Jerome Groopman, How Doctors Think: One thing the audiobook format highlights for me is an author’s organizational skills. Without a whole page to look at, I’m highly dependent on what just I just heard. Groopman’s book is, at least as a listen, pretty meandering, which is no real surprise for a book full of a practitioner’s war stories. Groopman’s argument itself is somewhat contradictory – he identifies many mistakes doctors make by looking only at obvious or common causes of a patient’s symptoms and encourages doctors to think harder, but he also is suspicious of evidence-based medicine when it conflicts with a doctor’s intuition. Doctors should rely on intuition, but also throw out all preconceptions and consider alternatives to the obvious. And they shouldn’t rely on drug companies’ promises, but should read extensively in the literature. In other words, they should try really hard on each case. The epilogue might be worth skimming in a bookstore – it contains some useful specific things patients can say if they worry that doctors aren’t helping with their problems.
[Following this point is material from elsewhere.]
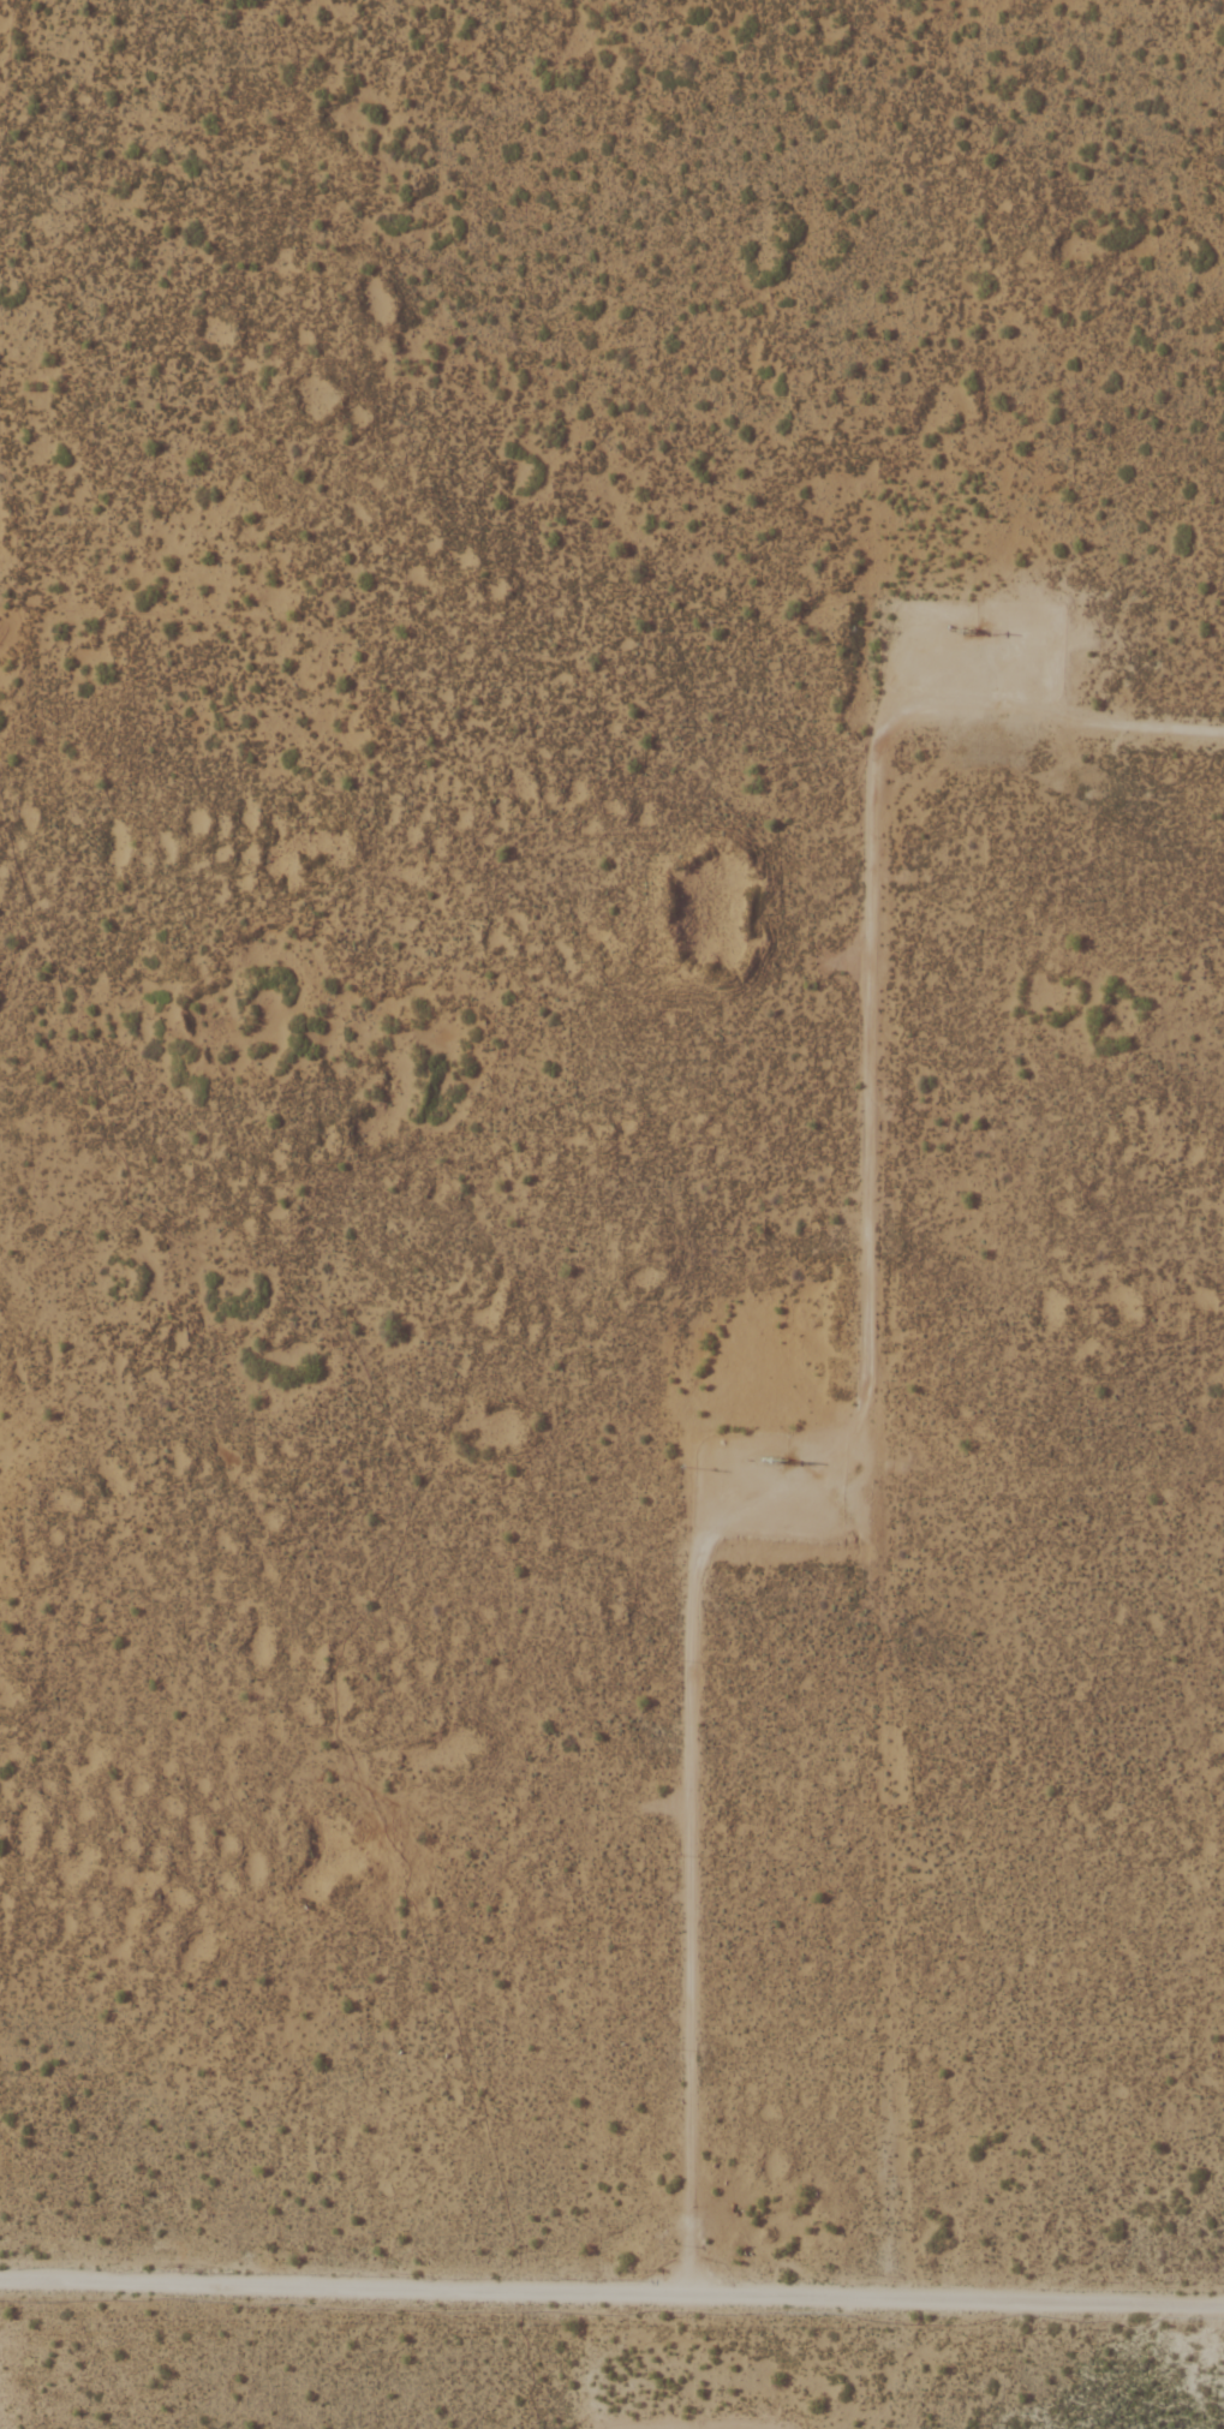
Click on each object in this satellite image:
petroleum well: (956, 625)
road: (882, 1369)
petroleum well: (767, 1448)
road: (611, 2286)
Neal Bowers, Words for the Taking: The Hunt for a Plagiarist: Bowers is a poet; some years ago, he discovered that another man was plagiarizing his poems, sending them to multiple poetry magazines and even succeeding in getting them republished numerous times. He set off on a hunt to find and stop the man, succeeding only in the former – and that only from a distance. As one might expect, Bowers is a lyrical writer, which makes it even more puzzling that he can only say, and not make the reader feel, how important his words are to him. Or maybe it’s natural that he can’t put into prose the violation he feels, can’t come up with an objective correlative – it’s part of what he sees as a detachment of most people from most poetry. Indeed, most of the outrage that rose from the page was directed at the dozens of colleagues and associates who minimized what had happened to him, who thought it was funny or who ignored his pleas for help. In the end, I’m not sure what the book wants to do, so I can’t say if it succeeded – though we find out in the afterword that he stopped writing poetry during the events he recounts, which puts a different gloss on his inability to defend the merits of his work. (Not that he should have to do so to fight plagiarism – but he repeatedly makes the point that he felt he had to make a case for his own merits as part of his campaign against his plagiarist, and while I absolutely believe that sometimes he was challenged to do so, I think those challenges took on their own momentum in his internal life.)